New Zealand dairy company Fonterra said Monday
that 90 per cent of the infant formula contaminated by the bacteria
that causes botulism has been recalled from shop shelves, and the
remainder will be removed within 48 hours.
Fonterra on Saturday ordered an international recall of milk products after discovering that whey produced in May 2012 had been contaminated with clostridium botulinum after passing through a dirty processing pipe.
"There is still 10 per cent out there which is being identified and will be taken off the shelves within 24 to 48 hours," company chief executive Theo Spierings told a press conference in Auckland by phone Monday.
China is Fonterra's biggest customer, and Spierings had travelled there to discuss the crisis with Chinese authorities and corporate customers.
The whey has been exported to customers in Australia, China, Malaysia, Saudi Arabia, Thailand and Vietnam for use in a range of products, including infant formula, milk powder and sports drinks.
Groupe Danone, which used the whey product in its Nutricia infant formula, has issued recalls of its products in China and New Zealand.
Fonterra said there have been no reports of any illness linked to the contaminated whey.
The firm blamed the 12-15 month supply chain process in producing whey powder for infant nutrition for the delay in alerting consumers about the contamination.
Fonterra first identified a potential problem in March when a product tested positive for clostridium. Spierings said it did not act then because there were hundreds of strains of the bacteria, most of which were harmless.
"There are multiple hundreds of possibilities which took time between March and July (to identify)," he said.
"Food safety is top of our minds, that's why when we got the news we acted straight away. We understand the distress and the level of anxiety because we understand that parents have the right to know that what they feed their children is 100-per-cent safe."
Spierings said he had offered an apology to China and Asia generally.

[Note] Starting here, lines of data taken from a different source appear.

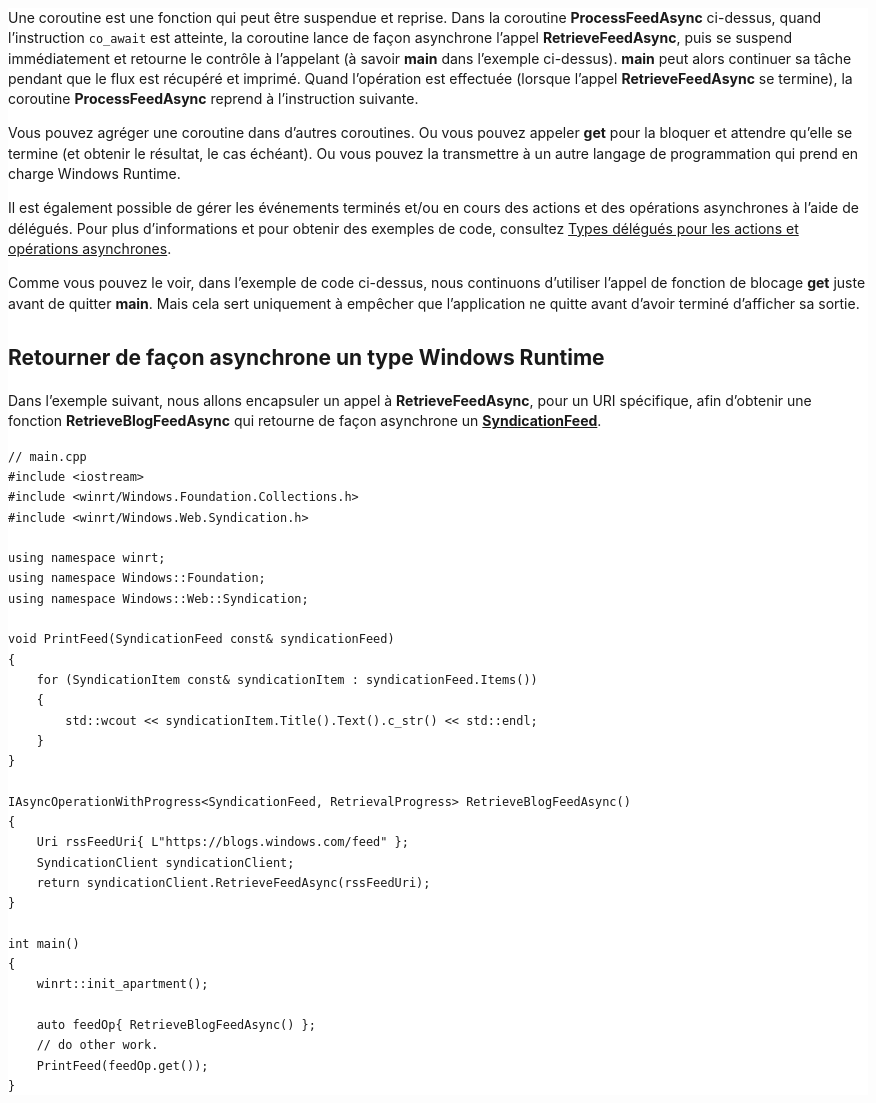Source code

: Une coroutine est une fonction qui peut être suspendue et reprise. Dans la coroutine **ProcessFeedAsync** ci-dessus, quand l’instruction `co_await` est atteinte, la coroutine lance de façon asynchrone l’appel **RetrieveFeedAsync**, puis se suspend immédiatement et retourne le contrôle à l’appelant (à savoir **main** dans l’exemple ci-dessus). **main** peut alors continuer sa tâche pendant que le flux est récupéré et imprimé. Quand l’opération est effectuée (lorsque l’appel **RetrieveFeedAsync** se termine), la coroutine **ProcessFeedAsync** reprend à l’instruction suivante.

Vous pouvez agréger une coroutine dans d’autres coroutines. Ou vous pouvez appeler **get** pour la bloquer et attendre qu’elle se termine (et obtenir le résultat, le cas échéant). Ou vous pouvez la transmettre à un autre langage de programmation qui prend en charge Windows Runtime.

Il est également possible de gérer les événements terminés et/ou en cours des actions et des opérations asynchrones à l’aide de délégués. Pour plus d’informations et pour obtenir des exemples de code, consultez [Types délégués pour les actions et opérations asynchrones](handle-events.md#delegate-types-for-asynchronous-actions-and-operations).

Comme vous pouvez le voir, dans l’exemple de code ci-dessus, nous continuons d’utiliser l’appel de fonction de blocage **get** juste avant de quitter **main**. Mais cela sert uniquement à empêcher que l’application ne quitte avant d’avoir terminé d’afficher sa sortie.

## <a name="asynchronously-return-a-windows-runtime-type"></a>Retourner de façon asynchrone un type Windows Runtime

Dans l’exemple suivant, nous allons encapsuler un appel à **RetrieveFeedAsync**, pour un URI spécifique, afin d’obtenir une fonction **RetrieveBlogFeedAsync** qui retourne de façon asynchrone un [**SyndicationFeed**](/uwp/api/windows.web.syndication.syndicationfeed).

```cppwinrt
// main.cpp
#include <iostream>
#include <winrt/Windows.Foundation.Collections.h>
#include <winrt/Windows.Web.Syndication.h>

using namespace winrt;
using namespace Windows::Foundation;
using namespace Windows::Web::Syndication;

void PrintFeed(SyndicationFeed const& syndicationFeed)
{
    for (SyndicationItem const& syndicationItem : syndicationFeed.Items())
    {
        std::wcout << syndicationItem.Title().Text().c_str() << std::endl;
    }
}

IAsyncOperationWithProgress<SyndicationFeed, RetrievalProgress> RetrieveBlogFeedAsync()
{
    Uri rssFeedUri{ L"https://blogs.windows.com/feed" };
    SyndicationClient syndicationClient;
    return syndicationClient.RetrieveFeedAsync(rssFeedUri);
}

int main()
{
    winrt::init_apartment();

    auto feedOp{ RetrieveBlogFeedAsync() };
    // do other work.
    PrintFeed(feedOp.get());
}
```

The managing director of Fonterra subsidiary NZ Milk Products, Gary Romano, said Chinese officials imposed a limited ban on imports of Fonterra products.
"The Chinese authorities have temporarily suspended importation of whey powder and dairy base powder, which is a whey-based dairy ingredient used in the manufacture of infant formula produced by Fonterra or produced in Australia using Fonterra's whey protein powder," he said.
"Whole milk powder and skim milk powder have not been suspended."
Romano said the Ministry for Primary Industries was seeking clarification of reports that Russia had temporarily banned the import of New Zealand dairy products.
Spierings said Fonterra would step up regular audits on its infant nutrition factories.
The Vietnam Food Administration ordered the local distributor of a baby formula to recall 10 infected lot numbers imported since July, Tuoi Tre newspaper said.